Negli anni sessanta la Valeri diventa poi la beniamina del piccolo schermo, mettendo al servizio della Rai le sue doti di fine caratterista. Dà il suo contributo comico a programmi del calibro di Studio Uno e Sabato Sera, entrambi condotti da Mina. Il vero exploit arriva negli 70, quando la sua bravura di sceneggiatrice partorisce la brillante mini serie Si, vendetta... in cui mette in scena i drammi di una madre borghese che non accetta che la figlia abbracci la filosofia hippy e le teorie sinistreggianti. Irresistibile l'esternazione "pensavo che al massimo potesse diventare un'arrampicatrice sociale..." sottinteso: ma comunista mai.

Sempre degli anni settanta sono poi le sue ultime apparizioni cinematografiche. L'ultima, che non le rende affatto onore, è la partecipazione al film La signora gioca bene a scopa?, una sorta di sexy movie diretto da Giuliano Carnimeo con Edwige Fenech e Carlo Delle Piane. Il cinema in questi anni è una realtà che alla Valeri sta stretta, in quanto viene relegata a ruoli di secondo piano e talvolta, come in questo caso, anche in pellicole dalla trama scadente.

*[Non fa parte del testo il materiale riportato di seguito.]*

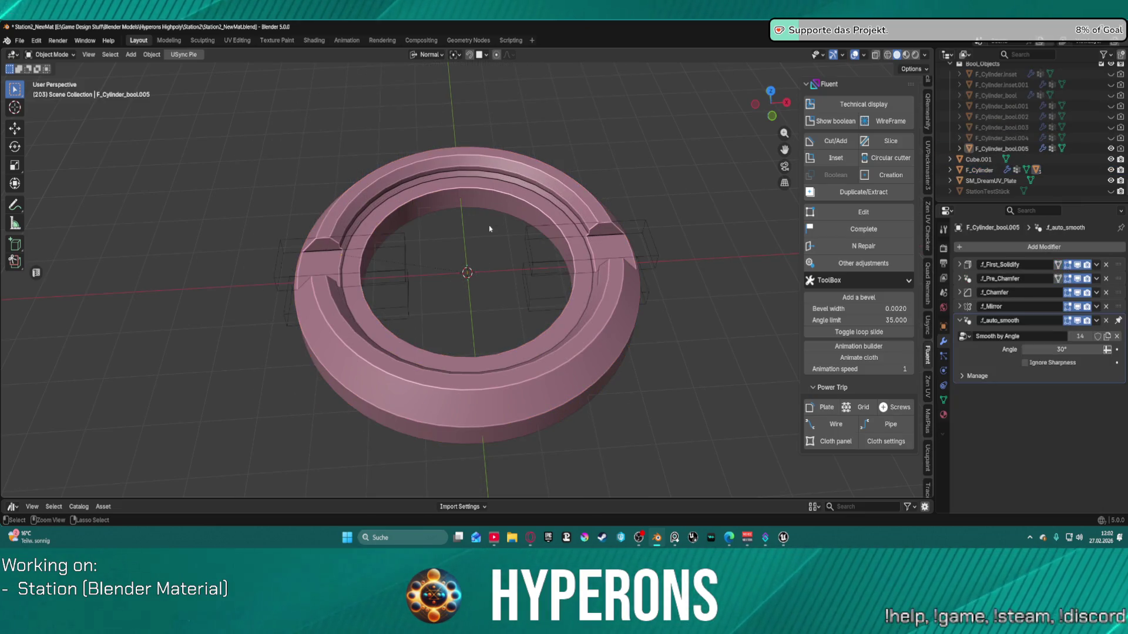
pyautogui.press('ctrl+b')
pyautogui.press('ctrl+b')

Più a sua misura è invece la televisione, che grazie alla crescente passione dell'Italia per il varietà, diventa un palcoscenico importante dove esibire davvero la sua arte comica. Ma la Valeri trova anche posto in molti sceneggiati del piccolo schermo. Fra quelli più recenti degli anni 90 ricordiamo la sua partecipazione nella sit-com Norma e Felice accanto a Gino Bramieri e poi nella fiction Caro maestro, dove interpreta il ruolo di Elvira Piersanti, bidella della scuola dove insegnano Marco Columbro (il professor Stefano Giusti) ed Elena Sofia Ricci (la preside Elisa Terenzi).

L'ultima apparizione televisiva di Franca Valeri è del 2011, quando viene invitata al format di Fabio Fazio Che tempo che fa per parlare del libro L'educazione delle fanciulle scritto a quattro mani con Luciana Littizzetto. Ironia della sorte, a tre anni di distanza la Valeri apparirà nuovamente al fianco dei due presentatori sanremesi, anche se stavolta coprirà il ruolo di ospite d'onore in una delle cinque serate previste.

La Franca Valeri meno nota


  • Che la Valeri sia una donna dalle mille risorse lo avevamo capito, che amasse ogni forma di arte altrettanto, ma che avrebbe nel 2003 con il rapper Frankie Hi-NRG, proprio era una cosa inattesa. Eppure Franca ha dato voce a prologo ed epilogo dell'album Ero un autarchico. Nell'album possiamo riconoscerla nella prima e nella diciassettesima traccia dove si è "esibita" con due pezzi parlati.

  • Nel marzo 2011 Franca Valeri è stata insignita del titolo di Cavaliere di Gran Croce dell'Ordine al Merito della Repubblica Italiana. L'onorificenza le è stata data per i grandi meriti di ironia, intelligenza e bravura recitativa manifestati nel cinema e nel teatro, tutte virtù che hanno contribuito a formare una cultura delle arti sceniche in Italia.

  • Franca Valeri, fra le tante doti teatrali, ha anche un qualcosa in più. È quella che il filosofo Friedrich Schiller avrebbe chiamato "anima bella", ossia un soggetto che agisce verso il buono e verso il giusto per istinto naturale. Lei non ama farsi pubblicità, ma sappiamo che questo istinto in tempi recenti l'ha portata a non farsi "i fatti suoi", scusata dall'età, ma a dare il suo sostegno di donna di spettacolo all'occupazione del Cinema Palazzo di Roma (oggi sala Vittorio Arrigoni). Nel 2011 il quartiere San Lorenzo si mobilitò in blocco per impedire il progetto di disfare il cinema per mettere al suo posto una sala slot-machine. La Valeri ha anche donato la villa dove abita, sita sul Lago di Bracciano, al WWF. Ci piace.